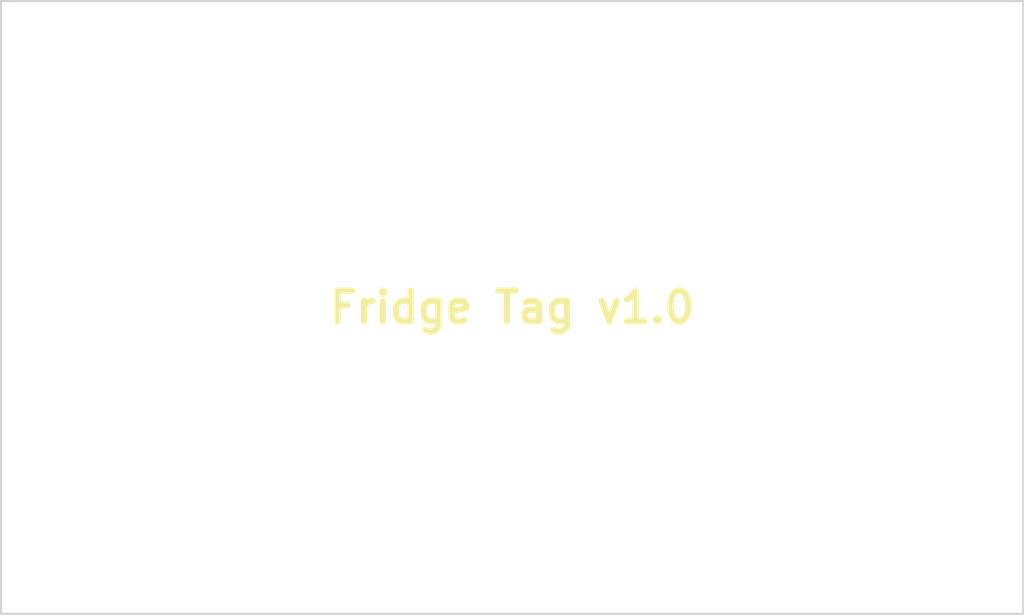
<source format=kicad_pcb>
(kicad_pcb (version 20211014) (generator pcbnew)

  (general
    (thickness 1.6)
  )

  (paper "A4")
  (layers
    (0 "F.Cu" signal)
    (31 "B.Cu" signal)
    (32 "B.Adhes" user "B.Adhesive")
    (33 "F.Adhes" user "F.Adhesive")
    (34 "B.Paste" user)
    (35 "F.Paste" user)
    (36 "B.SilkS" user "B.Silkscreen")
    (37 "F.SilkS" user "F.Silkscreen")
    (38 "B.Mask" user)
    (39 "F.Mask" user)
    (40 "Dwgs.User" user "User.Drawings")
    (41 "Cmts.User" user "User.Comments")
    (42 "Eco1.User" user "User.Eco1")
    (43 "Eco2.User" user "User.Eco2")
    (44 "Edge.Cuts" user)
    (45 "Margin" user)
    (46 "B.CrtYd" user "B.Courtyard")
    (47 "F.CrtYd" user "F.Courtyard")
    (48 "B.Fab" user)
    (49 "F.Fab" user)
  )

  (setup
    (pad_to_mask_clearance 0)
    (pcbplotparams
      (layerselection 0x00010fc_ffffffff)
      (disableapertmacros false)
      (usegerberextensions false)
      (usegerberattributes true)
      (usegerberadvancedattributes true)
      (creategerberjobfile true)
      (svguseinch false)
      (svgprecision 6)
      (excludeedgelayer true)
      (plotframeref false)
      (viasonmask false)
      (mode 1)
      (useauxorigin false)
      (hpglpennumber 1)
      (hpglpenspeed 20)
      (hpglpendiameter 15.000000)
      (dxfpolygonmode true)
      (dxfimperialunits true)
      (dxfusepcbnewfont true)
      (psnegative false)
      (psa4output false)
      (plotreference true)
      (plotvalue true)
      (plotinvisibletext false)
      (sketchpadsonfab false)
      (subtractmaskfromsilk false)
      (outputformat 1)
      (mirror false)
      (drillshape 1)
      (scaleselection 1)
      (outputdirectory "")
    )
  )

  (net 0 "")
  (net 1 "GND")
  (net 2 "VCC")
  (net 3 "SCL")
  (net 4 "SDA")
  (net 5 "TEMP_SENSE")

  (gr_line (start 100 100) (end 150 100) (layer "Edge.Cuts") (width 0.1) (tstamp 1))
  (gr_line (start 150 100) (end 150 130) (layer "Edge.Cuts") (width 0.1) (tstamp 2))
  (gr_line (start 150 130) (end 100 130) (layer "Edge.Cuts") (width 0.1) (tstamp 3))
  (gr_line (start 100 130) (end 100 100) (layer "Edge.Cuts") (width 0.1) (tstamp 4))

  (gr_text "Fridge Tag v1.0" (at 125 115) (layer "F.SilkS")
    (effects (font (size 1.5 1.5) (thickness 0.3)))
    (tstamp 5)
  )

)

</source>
——————
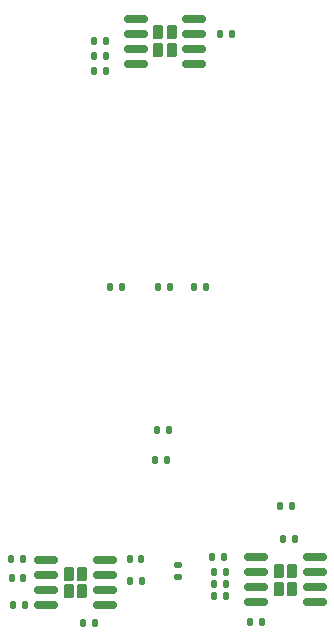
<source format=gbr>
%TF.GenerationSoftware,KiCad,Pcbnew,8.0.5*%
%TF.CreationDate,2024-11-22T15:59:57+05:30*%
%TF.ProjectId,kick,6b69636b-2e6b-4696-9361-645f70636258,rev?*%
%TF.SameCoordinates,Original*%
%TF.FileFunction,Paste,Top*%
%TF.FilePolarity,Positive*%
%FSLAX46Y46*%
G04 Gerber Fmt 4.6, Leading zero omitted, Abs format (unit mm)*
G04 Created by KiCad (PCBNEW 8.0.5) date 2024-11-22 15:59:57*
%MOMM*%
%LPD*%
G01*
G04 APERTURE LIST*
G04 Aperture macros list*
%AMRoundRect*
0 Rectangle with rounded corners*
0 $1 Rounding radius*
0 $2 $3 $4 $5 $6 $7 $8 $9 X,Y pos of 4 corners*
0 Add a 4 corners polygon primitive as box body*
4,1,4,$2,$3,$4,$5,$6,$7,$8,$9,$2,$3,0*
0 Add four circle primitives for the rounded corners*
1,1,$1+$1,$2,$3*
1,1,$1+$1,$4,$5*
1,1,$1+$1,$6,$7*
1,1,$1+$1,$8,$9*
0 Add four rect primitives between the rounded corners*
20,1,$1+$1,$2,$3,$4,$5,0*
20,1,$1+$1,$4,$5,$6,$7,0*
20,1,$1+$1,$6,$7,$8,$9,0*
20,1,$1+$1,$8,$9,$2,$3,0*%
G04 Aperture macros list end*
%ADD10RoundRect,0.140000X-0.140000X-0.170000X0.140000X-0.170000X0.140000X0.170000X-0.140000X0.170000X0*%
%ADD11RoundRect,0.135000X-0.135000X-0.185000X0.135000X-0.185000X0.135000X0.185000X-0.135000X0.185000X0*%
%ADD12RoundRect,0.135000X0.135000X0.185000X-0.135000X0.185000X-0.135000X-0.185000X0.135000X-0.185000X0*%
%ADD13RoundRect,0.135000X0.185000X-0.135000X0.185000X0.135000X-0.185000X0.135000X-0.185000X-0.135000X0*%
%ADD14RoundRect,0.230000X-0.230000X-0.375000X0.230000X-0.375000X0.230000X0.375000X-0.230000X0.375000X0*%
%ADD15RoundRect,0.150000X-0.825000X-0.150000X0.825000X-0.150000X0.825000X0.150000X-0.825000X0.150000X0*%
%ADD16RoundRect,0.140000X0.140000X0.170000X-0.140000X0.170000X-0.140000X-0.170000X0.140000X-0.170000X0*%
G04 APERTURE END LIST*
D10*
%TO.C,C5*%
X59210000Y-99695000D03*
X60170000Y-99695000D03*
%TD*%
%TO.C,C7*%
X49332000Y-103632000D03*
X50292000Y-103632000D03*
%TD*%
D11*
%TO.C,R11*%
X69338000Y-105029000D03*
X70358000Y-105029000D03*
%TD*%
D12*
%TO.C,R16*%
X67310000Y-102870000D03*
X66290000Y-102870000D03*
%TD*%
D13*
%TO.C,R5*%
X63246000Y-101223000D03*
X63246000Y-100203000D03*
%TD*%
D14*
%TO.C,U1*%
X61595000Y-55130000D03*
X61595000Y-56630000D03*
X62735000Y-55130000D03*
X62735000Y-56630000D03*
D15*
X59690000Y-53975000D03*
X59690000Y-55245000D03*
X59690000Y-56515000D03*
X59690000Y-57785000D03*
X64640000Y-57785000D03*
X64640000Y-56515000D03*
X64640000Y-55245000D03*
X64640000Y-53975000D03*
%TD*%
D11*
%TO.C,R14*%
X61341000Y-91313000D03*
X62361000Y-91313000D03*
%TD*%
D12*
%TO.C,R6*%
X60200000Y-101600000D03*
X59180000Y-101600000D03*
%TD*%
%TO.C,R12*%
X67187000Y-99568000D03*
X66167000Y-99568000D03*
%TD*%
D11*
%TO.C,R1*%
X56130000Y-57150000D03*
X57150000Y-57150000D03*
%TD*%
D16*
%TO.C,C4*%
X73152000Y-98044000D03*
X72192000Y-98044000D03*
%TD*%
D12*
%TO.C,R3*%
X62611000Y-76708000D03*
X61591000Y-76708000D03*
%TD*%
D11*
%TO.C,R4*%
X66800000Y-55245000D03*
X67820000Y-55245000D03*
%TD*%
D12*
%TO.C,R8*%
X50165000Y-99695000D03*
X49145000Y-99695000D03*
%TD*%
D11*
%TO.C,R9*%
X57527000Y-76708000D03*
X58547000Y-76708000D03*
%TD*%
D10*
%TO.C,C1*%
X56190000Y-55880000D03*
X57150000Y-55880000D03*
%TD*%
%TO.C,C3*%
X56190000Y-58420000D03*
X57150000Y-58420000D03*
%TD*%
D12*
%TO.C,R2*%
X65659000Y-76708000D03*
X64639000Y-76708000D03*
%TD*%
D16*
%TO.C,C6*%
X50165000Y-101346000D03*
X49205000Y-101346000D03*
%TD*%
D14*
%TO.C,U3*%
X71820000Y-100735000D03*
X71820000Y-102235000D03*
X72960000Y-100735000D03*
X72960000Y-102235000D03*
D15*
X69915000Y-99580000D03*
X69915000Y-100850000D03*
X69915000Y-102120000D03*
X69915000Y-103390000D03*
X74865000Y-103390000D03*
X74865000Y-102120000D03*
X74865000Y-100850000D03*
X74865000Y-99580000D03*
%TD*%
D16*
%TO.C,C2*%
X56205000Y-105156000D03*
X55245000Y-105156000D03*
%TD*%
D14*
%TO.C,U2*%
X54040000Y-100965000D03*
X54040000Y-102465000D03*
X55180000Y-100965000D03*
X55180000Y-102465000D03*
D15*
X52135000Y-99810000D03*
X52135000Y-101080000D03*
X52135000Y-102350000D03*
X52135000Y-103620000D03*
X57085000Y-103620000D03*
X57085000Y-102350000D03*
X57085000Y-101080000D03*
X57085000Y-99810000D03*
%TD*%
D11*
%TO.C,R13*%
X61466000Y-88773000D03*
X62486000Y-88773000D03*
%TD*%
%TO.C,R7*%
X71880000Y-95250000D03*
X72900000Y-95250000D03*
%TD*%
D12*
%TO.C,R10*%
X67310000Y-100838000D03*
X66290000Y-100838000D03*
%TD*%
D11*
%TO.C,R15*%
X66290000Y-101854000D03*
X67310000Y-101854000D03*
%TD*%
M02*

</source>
——————
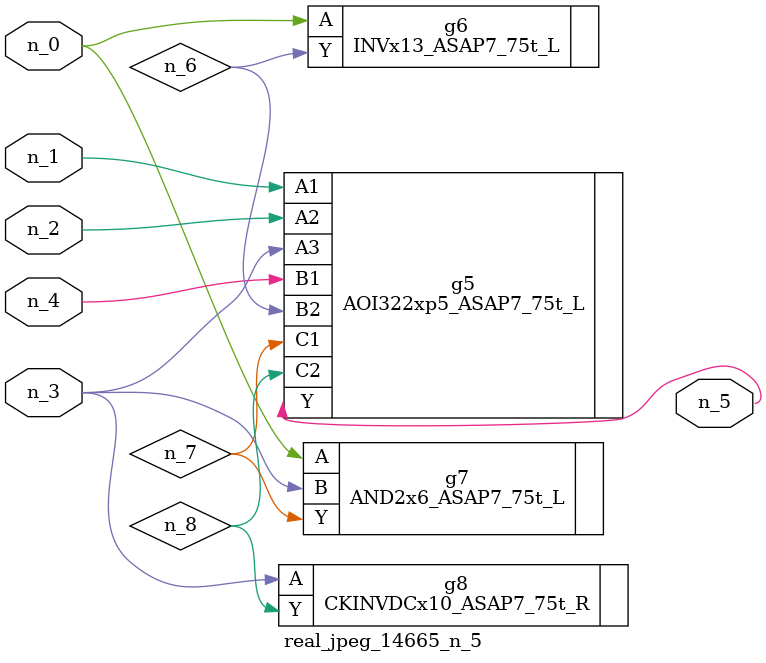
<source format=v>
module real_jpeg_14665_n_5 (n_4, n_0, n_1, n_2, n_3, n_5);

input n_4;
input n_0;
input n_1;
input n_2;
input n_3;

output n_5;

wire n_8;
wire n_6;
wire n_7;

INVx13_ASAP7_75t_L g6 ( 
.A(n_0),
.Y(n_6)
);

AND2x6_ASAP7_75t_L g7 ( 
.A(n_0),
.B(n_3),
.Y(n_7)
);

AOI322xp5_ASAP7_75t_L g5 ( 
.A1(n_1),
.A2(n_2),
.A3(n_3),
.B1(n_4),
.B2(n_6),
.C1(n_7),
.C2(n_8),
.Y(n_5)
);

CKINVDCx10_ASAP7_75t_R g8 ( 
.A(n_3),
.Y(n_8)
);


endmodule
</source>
——————
▶ _WORK REQUIRED_
Wherever a line in the data above holds "input", copy that line.

▶ _WORKED SOLUTION_
input n_4;
input n_0;
input n_1;
input n_2;
input n_3;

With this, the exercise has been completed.